To demonstrate the power of the technique, the authors apply it to a half‑filled electronic model on an icosahedral cluster, the largest non‑Abelian point group (I_h) encountered in molecular systems. The model contains 30 electrons on 60 sites (the half‑filled case of a C_60‑like lattice) and thus has a full Hilbert space dimension of 1,778,966. Using the hybrid VB‑S_z symmetry adaptation, the Hamiltonian is split into blocks whose maximal dimension is on the order of 10^3, allowing a complete exact diagonalization. The resulting spectrum reveals the distribution of low‑lying excited states among the various I_h irreps (A_g, T_1u, H_g, etc.), providing symmetry‑resolved insight that aligns with experimental optical and magnetic data for buckminsterfullerene. Moreover, the method yields the full set of eigenvectors, enabling the calculation of transition dipole moments, spin‑spin correlation functions, and thermodynamic quantities such as specific heat and magnetic susceptibility via the partition function.

Beyond the specific icosahedral example, the authors argue that the technique is applicable to any finite system with arbitrary point‑group symmetry, including transition‑metal clusters, magnetic molecules, and crystalline fragments with defects. Because the approach retains the exactness of ED while drastically reducing the computational burden, it opens the door to finite‑temperature studies of strongly correlated electrons that were previously out of reach. The paper concludes with suggestions for future work: automated symmetry detection for arbitrary geometries, integration with tensor‑network representations to push the size limit further, and exploitation of modern GPU‑accelerated linear‑algebra libraries to accelerate the block diagonalization step.

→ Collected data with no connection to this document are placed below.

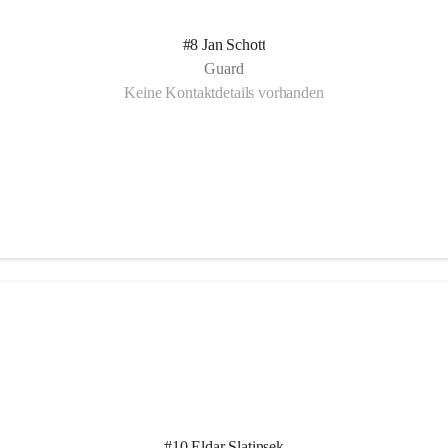
#8 Jan Schott
Guard
Keine Kontaktdetails vorhanden
#10 Eldar Slatinsek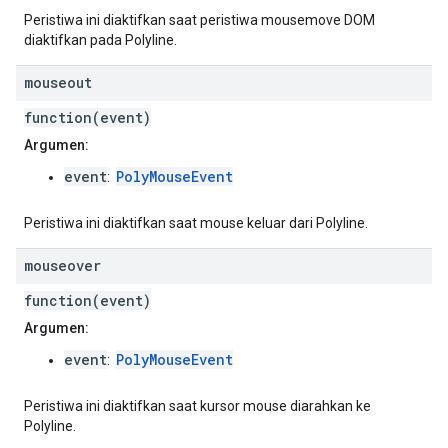
Peristiwa ini diaktifkan saat peristiwa mousemove DOM
diaktifkan pada Polyline.
mouseout
function(event)
Argumen:
event
PolyMouseEvent
:
Peristiwa ini diaktifkan saat mouse keluar dari Polyline.
mouseover
function(event)
Argumen:
event
PolyMouseEvent
:
Peristiwa ini diaktifkan saat kursor mouse diarahkan ke
Polyline.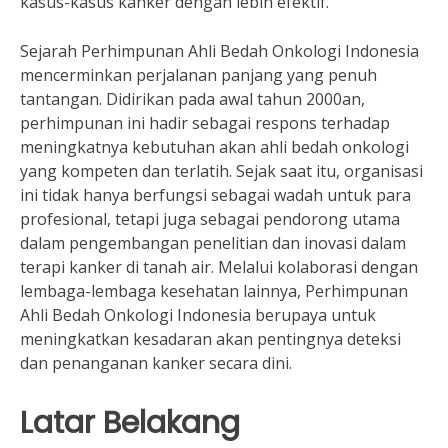
kasus-kasus kanker dengan lebih efektif.
Sejarah Perhimpunan Ahli Bedah Onkologi Indonesia
mencerminkan perjalanan panjang yang penuh
tantangan. Didirikan pada awal tahun 2000an,
perhimpunan ini hadir sebagai respons terhadap
meningkatnya kebutuhan akan ahli bedah onkologi
yang kompeten dan terlatih. Sejak saat itu, organisasi
ini tidak hanya berfungsi sebagai wadah untuk para
profesional, tetapi juga sebagai pendorong utama
dalam pengembangan penelitian dan inovasi dalam
terapi kanker di tanah air. Melalui kolaborasi dengan
lembaga-lembaga kesehatan lainnya, Perhimpunan
Ahli Bedah Onkologi Indonesia berupaya untuk
meningkatkan kesadaran akan pentingnya deteksi
dan penanganan kanker secara dini.
Latar Belakang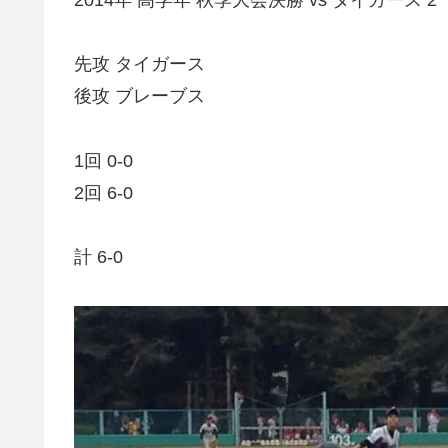
先攻 タイガース
後攻 ブレーブス
1回 0-0
2回 6-0
計 6-0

In summary, this work delivers a practical, general, and highly efficient framework for fully exploiting both spin and spatial symmetries in non‑Abelian electronic Hamiltonians. By marrying the valence‑bond description of spin correlations with a constant‑S_z basis and rigorous group‑theoretical projection, the authors achieve a complete symmetry‑adapted exact diagonalization that can handle Hilbert spaces of nearly two million dimensions. The successful application to an icosahedral half‑filled model not only validates the method but also provides new, symmetry‑resolved insights into the electronic structure of C_60 and related fullerene systems, while laying a solid foundation for future finite‑temperature and dynamical studies of strongly correlated materials.